- _Texto proporcionado_
----
Carlo R. Sabariz
Al César, lo que es del César, y a Dios, lo que es de Dios. En estas
palabras de Jesucristo, recogidas en el evangelio de San Mateo, se apoyó el
papa Gelasio I -allá por el siglo V después de Cristo- para reivindicar la
separación entre la Iglesia y el Estado. El ataque de sus críticas se dirigía a
los emperadores romanos, que pretendían para sí ostentar tanto el poder divino
y espiritual, como el poder político y temporal. Postuló entonces lo que se
vino a llamar la «doctrina de las dos espadas», esto es, que las dos espadas
del poder -el espiritual y el terrenal- no debían ser empuñadas por una misma
persona.
Durante el Renacimiento, los primeros teóricos de la ciencia política
convirtieron este postulado en un principio jurídico y político. Maquiavelo, en
su obra ‘El príncipe’, declara que el Estado tiene sus propios medios y fines
-el bien común-, distintos y separados de los que conciernen a la Iglesia -la
salvación de las almas-. Así, este principio surgió como reacción al poder
histórico de la Iglesia sobre el gobierno civil y la sociedad, y como respuesta
al tránsito de un sistema feudal a un modelo de Estado. Se gestó con el
humanismo y la Reforma protestante -que establece la libertad de conciencia y
la libertad de culto-, y se consolidó más adelante con la Ilustración, pasando
así a formar parte de los principios fundamentales de la Revolución Francesa,
la Constitución estadounidense y las revoluciones burguesas del siglo XIX.
----
(Registros de una fuente de datos)
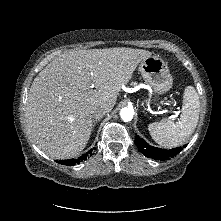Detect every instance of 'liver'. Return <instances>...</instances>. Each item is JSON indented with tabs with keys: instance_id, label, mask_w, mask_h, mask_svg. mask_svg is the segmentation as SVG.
I'll return each mask as SVG.
<instances>
[{
	"instance_id": "1",
	"label": "liver",
	"mask_w": 221,
	"mask_h": 221,
	"mask_svg": "<svg viewBox=\"0 0 221 221\" xmlns=\"http://www.w3.org/2000/svg\"><path fill=\"white\" fill-rule=\"evenodd\" d=\"M149 56L147 50L114 47L56 57L37 75L28 94L25 119L34 143L51 158L78 155L92 131L90 108L104 105L111 111L121 86Z\"/></svg>"
}]
</instances>
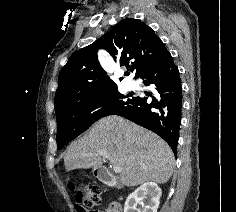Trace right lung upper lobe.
<instances>
[{
  "label": "right lung upper lobe",
  "mask_w": 236,
  "mask_h": 212,
  "mask_svg": "<svg viewBox=\"0 0 236 212\" xmlns=\"http://www.w3.org/2000/svg\"><path fill=\"white\" fill-rule=\"evenodd\" d=\"M163 47L145 23L133 18L122 20L109 33L70 56L59 73L55 111L83 97L117 88L97 59L98 49L109 52L120 66L128 68L131 63L135 78H139Z\"/></svg>",
  "instance_id": "right-lung-upper-lobe-1"
}]
</instances>
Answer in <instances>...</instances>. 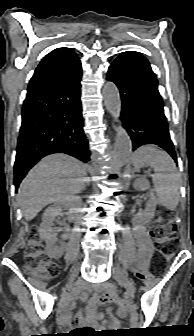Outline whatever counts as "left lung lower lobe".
I'll list each match as a JSON object with an SVG mask.
<instances>
[{
    "mask_svg": "<svg viewBox=\"0 0 194 336\" xmlns=\"http://www.w3.org/2000/svg\"><path fill=\"white\" fill-rule=\"evenodd\" d=\"M107 79L120 90L121 119L132 139L133 151L141 145L155 144L177 162L158 81L148 60L138 52H124L110 65Z\"/></svg>",
    "mask_w": 194,
    "mask_h": 336,
    "instance_id": "1",
    "label": "left lung lower lobe"
}]
</instances>
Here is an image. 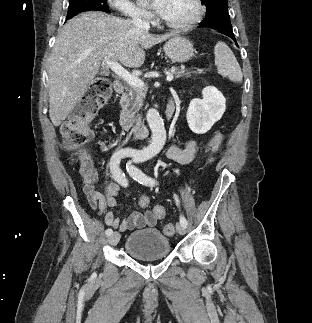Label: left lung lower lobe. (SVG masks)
<instances>
[{
	"label": "left lung lower lobe",
	"instance_id": "0a47b994",
	"mask_svg": "<svg viewBox=\"0 0 312 323\" xmlns=\"http://www.w3.org/2000/svg\"><path fill=\"white\" fill-rule=\"evenodd\" d=\"M214 30L229 36L230 38H232L236 42L235 36L233 34V31H232V26L230 27V26L222 25V26H220V27H218V28H216Z\"/></svg>",
	"mask_w": 312,
	"mask_h": 323
}]
</instances>
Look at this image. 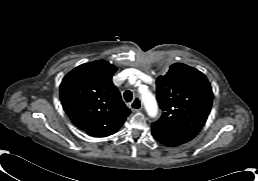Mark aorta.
<instances>
[{"label":"aorta","instance_id":"1","mask_svg":"<svg viewBox=\"0 0 258 181\" xmlns=\"http://www.w3.org/2000/svg\"><path fill=\"white\" fill-rule=\"evenodd\" d=\"M141 98L148 115L151 117H155L158 110L155 97L150 92L146 91L142 93Z\"/></svg>","mask_w":258,"mask_h":181}]
</instances>
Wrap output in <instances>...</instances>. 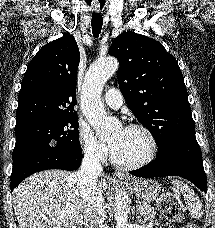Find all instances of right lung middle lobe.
Wrapping results in <instances>:
<instances>
[{
    "mask_svg": "<svg viewBox=\"0 0 215 228\" xmlns=\"http://www.w3.org/2000/svg\"><path fill=\"white\" fill-rule=\"evenodd\" d=\"M77 115L39 117L16 123L13 159L38 149L81 152Z\"/></svg>",
    "mask_w": 215,
    "mask_h": 228,
    "instance_id": "1",
    "label": "right lung middle lobe"
}]
</instances>
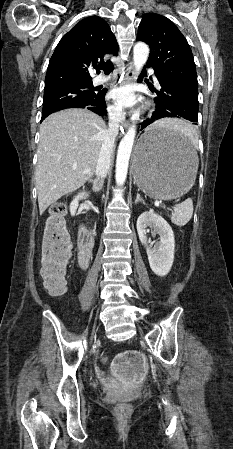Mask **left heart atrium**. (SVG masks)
<instances>
[{
  "instance_id": "39dd6f15",
  "label": "left heart atrium",
  "mask_w": 233,
  "mask_h": 449,
  "mask_svg": "<svg viewBox=\"0 0 233 449\" xmlns=\"http://www.w3.org/2000/svg\"><path fill=\"white\" fill-rule=\"evenodd\" d=\"M110 97L119 107H130L136 102L134 91L130 86L115 87L110 92Z\"/></svg>"
}]
</instances>
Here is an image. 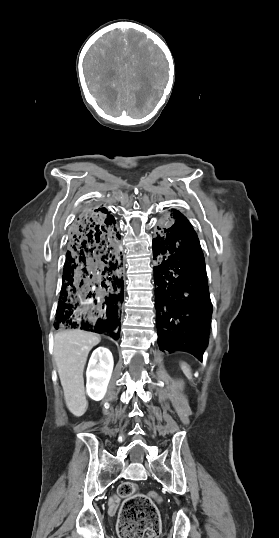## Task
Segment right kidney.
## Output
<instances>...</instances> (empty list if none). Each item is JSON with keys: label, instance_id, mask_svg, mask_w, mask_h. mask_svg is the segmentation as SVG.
Listing matches in <instances>:
<instances>
[{"label": "right kidney", "instance_id": "right-kidney-1", "mask_svg": "<svg viewBox=\"0 0 279 538\" xmlns=\"http://www.w3.org/2000/svg\"><path fill=\"white\" fill-rule=\"evenodd\" d=\"M113 370V356L107 348L94 350L88 364L87 394L92 400H102L106 394Z\"/></svg>", "mask_w": 279, "mask_h": 538}]
</instances>
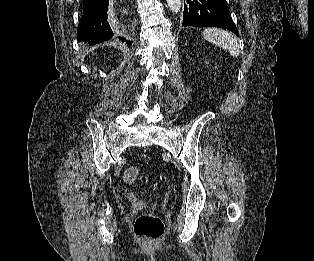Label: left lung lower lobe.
Masks as SVG:
<instances>
[{"instance_id": "1", "label": "left lung lower lobe", "mask_w": 314, "mask_h": 261, "mask_svg": "<svg viewBox=\"0 0 314 261\" xmlns=\"http://www.w3.org/2000/svg\"><path fill=\"white\" fill-rule=\"evenodd\" d=\"M182 26L221 27L239 36L224 0H187Z\"/></svg>"}]
</instances>
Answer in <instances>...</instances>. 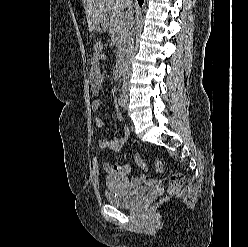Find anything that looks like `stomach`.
Segmentation results:
<instances>
[{"mask_svg":"<svg viewBox=\"0 0 248 247\" xmlns=\"http://www.w3.org/2000/svg\"><path fill=\"white\" fill-rule=\"evenodd\" d=\"M107 27H108V16L104 15L96 23L94 27V31H96L97 33H104L107 30Z\"/></svg>","mask_w":248,"mask_h":247,"instance_id":"1","label":"stomach"}]
</instances>
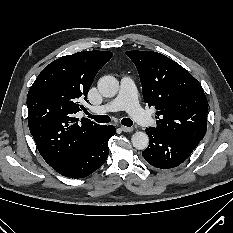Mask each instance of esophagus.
<instances>
[{
  "label": "esophagus",
  "instance_id": "esophagus-1",
  "mask_svg": "<svg viewBox=\"0 0 233 233\" xmlns=\"http://www.w3.org/2000/svg\"><path fill=\"white\" fill-rule=\"evenodd\" d=\"M120 128L123 132H132L133 131L132 127L121 126Z\"/></svg>",
  "mask_w": 233,
  "mask_h": 233
}]
</instances>
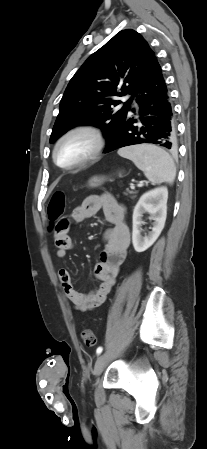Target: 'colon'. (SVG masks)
I'll list each match as a JSON object with an SVG mask.
<instances>
[{
  "mask_svg": "<svg viewBox=\"0 0 207 449\" xmlns=\"http://www.w3.org/2000/svg\"><path fill=\"white\" fill-rule=\"evenodd\" d=\"M65 210V195L61 191L55 192L47 206V215L51 223L54 224V230L58 229V223L62 220V215ZM82 338L87 346H94L96 344V337L90 329L82 332Z\"/></svg>",
  "mask_w": 207,
  "mask_h": 449,
  "instance_id": "obj_1",
  "label": "colon"
}]
</instances>
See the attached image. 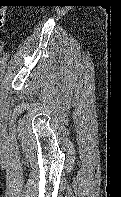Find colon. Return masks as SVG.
Here are the masks:
<instances>
[{
	"instance_id": "1",
	"label": "colon",
	"mask_w": 121,
	"mask_h": 197,
	"mask_svg": "<svg viewBox=\"0 0 121 197\" xmlns=\"http://www.w3.org/2000/svg\"><path fill=\"white\" fill-rule=\"evenodd\" d=\"M6 23V9L0 4V30L4 27Z\"/></svg>"
}]
</instances>
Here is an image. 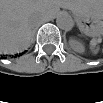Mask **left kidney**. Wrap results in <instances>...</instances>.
<instances>
[{"instance_id":"obj_1","label":"left kidney","mask_w":103,"mask_h":103,"mask_svg":"<svg viewBox=\"0 0 103 103\" xmlns=\"http://www.w3.org/2000/svg\"><path fill=\"white\" fill-rule=\"evenodd\" d=\"M70 46L77 52H83L84 51V46L82 45L81 42L71 39L70 40Z\"/></svg>"}]
</instances>
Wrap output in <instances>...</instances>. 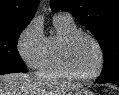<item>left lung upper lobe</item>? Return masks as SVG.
<instances>
[{"label":"left lung upper lobe","mask_w":119,"mask_h":95,"mask_svg":"<svg viewBox=\"0 0 119 95\" xmlns=\"http://www.w3.org/2000/svg\"><path fill=\"white\" fill-rule=\"evenodd\" d=\"M51 9L71 13L95 35L104 54L99 78L119 81V0H51Z\"/></svg>","instance_id":"5c2ea615"}]
</instances>
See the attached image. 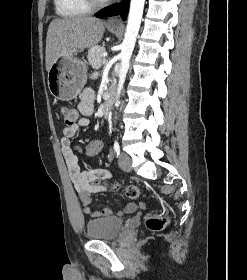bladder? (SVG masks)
Here are the masks:
<instances>
[{
	"label": "bladder",
	"mask_w": 247,
	"mask_h": 280,
	"mask_svg": "<svg viewBox=\"0 0 247 280\" xmlns=\"http://www.w3.org/2000/svg\"><path fill=\"white\" fill-rule=\"evenodd\" d=\"M124 229V220L118 217H104L89 220L86 235L91 240L116 239Z\"/></svg>",
	"instance_id": "bladder-1"
}]
</instances>
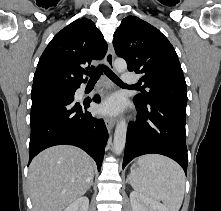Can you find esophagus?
Masks as SVG:
<instances>
[{"instance_id":"34e87169","label":"esophagus","mask_w":221,"mask_h":211,"mask_svg":"<svg viewBox=\"0 0 221 211\" xmlns=\"http://www.w3.org/2000/svg\"><path fill=\"white\" fill-rule=\"evenodd\" d=\"M106 64L112 70H114V50L112 45L108 47V51L105 57ZM104 122L109 131H111L115 125V120L110 117H104Z\"/></svg>"}]
</instances>
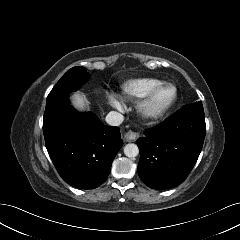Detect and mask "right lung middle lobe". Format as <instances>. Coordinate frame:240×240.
<instances>
[{
	"mask_svg": "<svg viewBox=\"0 0 240 240\" xmlns=\"http://www.w3.org/2000/svg\"><path fill=\"white\" fill-rule=\"evenodd\" d=\"M89 77L90 75L86 72L84 67L77 66L69 69L56 83L54 88L49 93L46 101L50 100L51 98L70 94L71 92L78 90Z\"/></svg>",
	"mask_w": 240,
	"mask_h": 240,
	"instance_id": "1",
	"label": "right lung middle lobe"
}]
</instances>
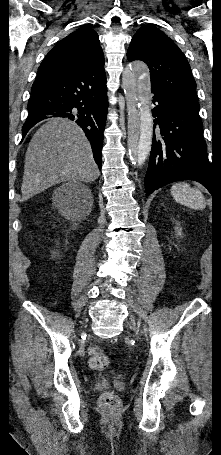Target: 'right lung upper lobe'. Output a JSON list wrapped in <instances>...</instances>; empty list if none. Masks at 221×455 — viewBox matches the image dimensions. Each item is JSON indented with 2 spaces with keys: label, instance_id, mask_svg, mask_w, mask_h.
Masks as SVG:
<instances>
[{
  "label": "right lung upper lobe",
  "instance_id": "right-lung-upper-lobe-1",
  "mask_svg": "<svg viewBox=\"0 0 221 455\" xmlns=\"http://www.w3.org/2000/svg\"><path fill=\"white\" fill-rule=\"evenodd\" d=\"M104 61L97 33L84 26L62 39L41 63L32 93L87 65Z\"/></svg>",
  "mask_w": 221,
  "mask_h": 455
}]
</instances>
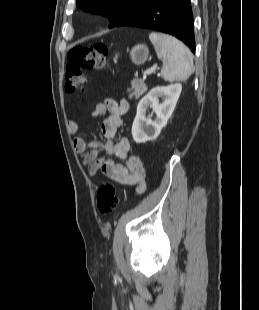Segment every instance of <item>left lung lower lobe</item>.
<instances>
[{"mask_svg": "<svg viewBox=\"0 0 259 310\" xmlns=\"http://www.w3.org/2000/svg\"><path fill=\"white\" fill-rule=\"evenodd\" d=\"M119 26H134L168 33L195 52L190 0H150L128 13L113 27Z\"/></svg>", "mask_w": 259, "mask_h": 310, "instance_id": "left-lung-lower-lobe-1", "label": "left lung lower lobe"}]
</instances>
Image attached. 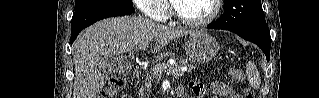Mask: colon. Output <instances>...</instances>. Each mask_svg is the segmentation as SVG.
<instances>
[{"instance_id": "5ec220e1", "label": "colon", "mask_w": 319, "mask_h": 98, "mask_svg": "<svg viewBox=\"0 0 319 98\" xmlns=\"http://www.w3.org/2000/svg\"><path fill=\"white\" fill-rule=\"evenodd\" d=\"M231 74L236 80H241L243 78V74L240 71L233 70ZM125 85L126 81L123 77H111L108 82V87L101 93L100 98H115L117 94L125 88ZM244 97L252 98L253 94L250 90H246Z\"/></svg>"}]
</instances>
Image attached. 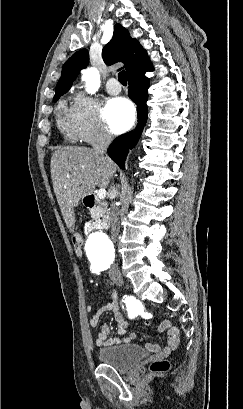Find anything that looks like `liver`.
Here are the masks:
<instances>
[{"label":"liver","instance_id":"6515ba94","mask_svg":"<svg viewBox=\"0 0 243 409\" xmlns=\"http://www.w3.org/2000/svg\"><path fill=\"white\" fill-rule=\"evenodd\" d=\"M51 178L61 214L69 231L74 232V207L96 187L105 189L116 165L87 147L58 148L51 157Z\"/></svg>","mask_w":243,"mask_h":409}]
</instances>
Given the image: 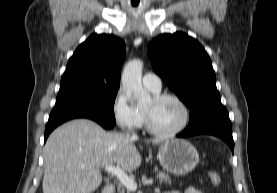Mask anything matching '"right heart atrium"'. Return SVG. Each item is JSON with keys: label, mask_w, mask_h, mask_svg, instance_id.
<instances>
[{"label": "right heart atrium", "mask_w": 277, "mask_h": 193, "mask_svg": "<svg viewBox=\"0 0 277 193\" xmlns=\"http://www.w3.org/2000/svg\"><path fill=\"white\" fill-rule=\"evenodd\" d=\"M112 114L116 123L126 129L134 130L142 125V116L133 107L122 89H119L112 101Z\"/></svg>", "instance_id": "obj_1"}]
</instances>
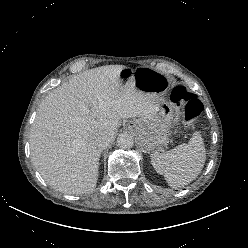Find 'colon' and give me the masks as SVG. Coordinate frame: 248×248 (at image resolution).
I'll return each mask as SVG.
<instances>
[{
    "label": "colon",
    "mask_w": 248,
    "mask_h": 248,
    "mask_svg": "<svg viewBox=\"0 0 248 248\" xmlns=\"http://www.w3.org/2000/svg\"><path fill=\"white\" fill-rule=\"evenodd\" d=\"M171 98L174 102L181 103L183 120L188 125H192L202 110L200 101L183 86L175 87L172 90Z\"/></svg>",
    "instance_id": "obj_1"
}]
</instances>
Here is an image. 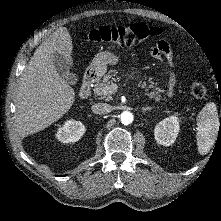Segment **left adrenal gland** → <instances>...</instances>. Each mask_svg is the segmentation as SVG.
Here are the masks:
<instances>
[{
    "label": "left adrenal gland",
    "mask_w": 221,
    "mask_h": 221,
    "mask_svg": "<svg viewBox=\"0 0 221 221\" xmlns=\"http://www.w3.org/2000/svg\"><path fill=\"white\" fill-rule=\"evenodd\" d=\"M152 110V107H143L142 112L145 113L146 111Z\"/></svg>",
    "instance_id": "a2214340"
}]
</instances>
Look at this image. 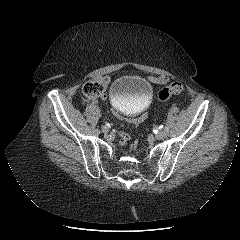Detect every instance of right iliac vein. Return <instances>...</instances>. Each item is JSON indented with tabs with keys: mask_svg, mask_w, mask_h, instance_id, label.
I'll use <instances>...</instances> for the list:
<instances>
[{
	"mask_svg": "<svg viewBox=\"0 0 240 240\" xmlns=\"http://www.w3.org/2000/svg\"><path fill=\"white\" fill-rule=\"evenodd\" d=\"M102 132L105 133V134L108 133V132H109V128L104 125V126L102 127Z\"/></svg>",
	"mask_w": 240,
	"mask_h": 240,
	"instance_id": "obj_1",
	"label": "right iliac vein"
}]
</instances>
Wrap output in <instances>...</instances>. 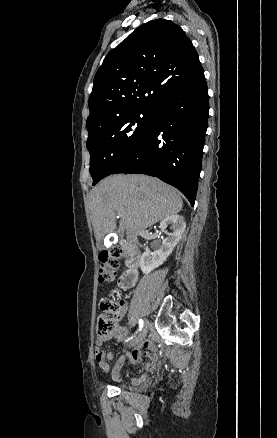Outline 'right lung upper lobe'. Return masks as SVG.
Segmentation results:
<instances>
[{"label":"right lung upper lobe","mask_w":277,"mask_h":438,"mask_svg":"<svg viewBox=\"0 0 277 438\" xmlns=\"http://www.w3.org/2000/svg\"><path fill=\"white\" fill-rule=\"evenodd\" d=\"M178 66L176 70H170ZM170 70V71H169ZM204 72L191 40L177 24L155 19L110 51L94 77L87 128L144 109Z\"/></svg>","instance_id":"obj_1"}]
</instances>
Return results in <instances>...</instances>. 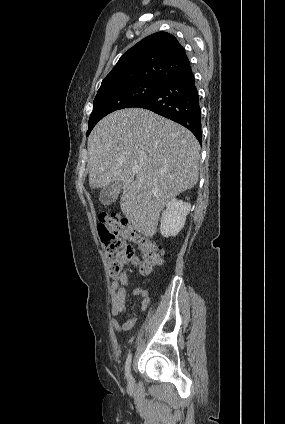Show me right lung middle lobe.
Here are the masks:
<instances>
[{"label": "right lung middle lobe", "instance_id": "right-lung-middle-lobe-1", "mask_svg": "<svg viewBox=\"0 0 285 424\" xmlns=\"http://www.w3.org/2000/svg\"><path fill=\"white\" fill-rule=\"evenodd\" d=\"M163 83L160 81H139L98 91L93 102L87 135L104 116L113 111L131 107L135 102L157 91Z\"/></svg>", "mask_w": 285, "mask_h": 424}]
</instances>
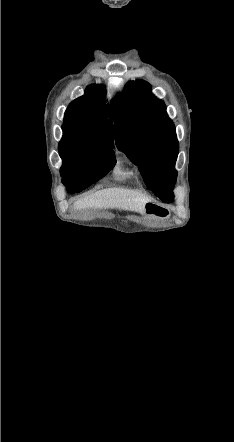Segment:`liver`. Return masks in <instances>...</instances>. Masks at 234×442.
I'll return each mask as SVG.
<instances>
[{
  "mask_svg": "<svg viewBox=\"0 0 234 442\" xmlns=\"http://www.w3.org/2000/svg\"><path fill=\"white\" fill-rule=\"evenodd\" d=\"M147 202H149V199L137 191L108 188L76 201L74 208L77 210L116 208L144 213V206Z\"/></svg>",
  "mask_w": 234,
  "mask_h": 442,
  "instance_id": "obj_1",
  "label": "liver"
}]
</instances>
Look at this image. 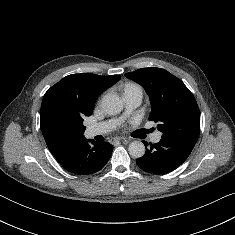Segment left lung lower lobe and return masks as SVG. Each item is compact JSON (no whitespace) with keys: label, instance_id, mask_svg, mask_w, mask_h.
<instances>
[{"label":"left lung lower lobe","instance_id":"1","mask_svg":"<svg viewBox=\"0 0 235 235\" xmlns=\"http://www.w3.org/2000/svg\"><path fill=\"white\" fill-rule=\"evenodd\" d=\"M146 153L136 160L137 165L144 171L164 174L179 167L189 156L195 144L162 138L156 144L144 142ZM148 146V148H147Z\"/></svg>","mask_w":235,"mask_h":235}]
</instances>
----
- _Objetivo_
Copia literalmente el pasaje del texto sobre la separación entre la Iglesia y el Estado que va desde "Durante el Renacimiento, los" hasta "del siglo XIX.", ambos incluidos.

- _Respuesta_
Durante el Renacimiento, los primeros teóricos de la ciencia política
convirtieron este postulado en un principio jurídico y político. Maquiavelo, en
su obra ‘El príncipe’, declara que el Estado tiene sus propios medios y fines
-el bien común-, distintos y separados de los que conciernen a la Iglesia -la
salvación de las almas-. Así, este principio surgió como reacción al poder
histórico de la Iglesia sobre el gobierno civil y la sociedad, y como respuesta
al tránsito de un sistema feudal a un modelo de Estado. Se gestó con el
humanismo y la Reforma protestante -que establece la libertad de conciencia y
la libertad de culto-, y se consolidó más adelante con la Ilustración, pasando
así a formar parte de los principios fundamentales de la Revolución Francesa,
la Constitución estadounidense y las revoluciones burguesas del siglo XIX.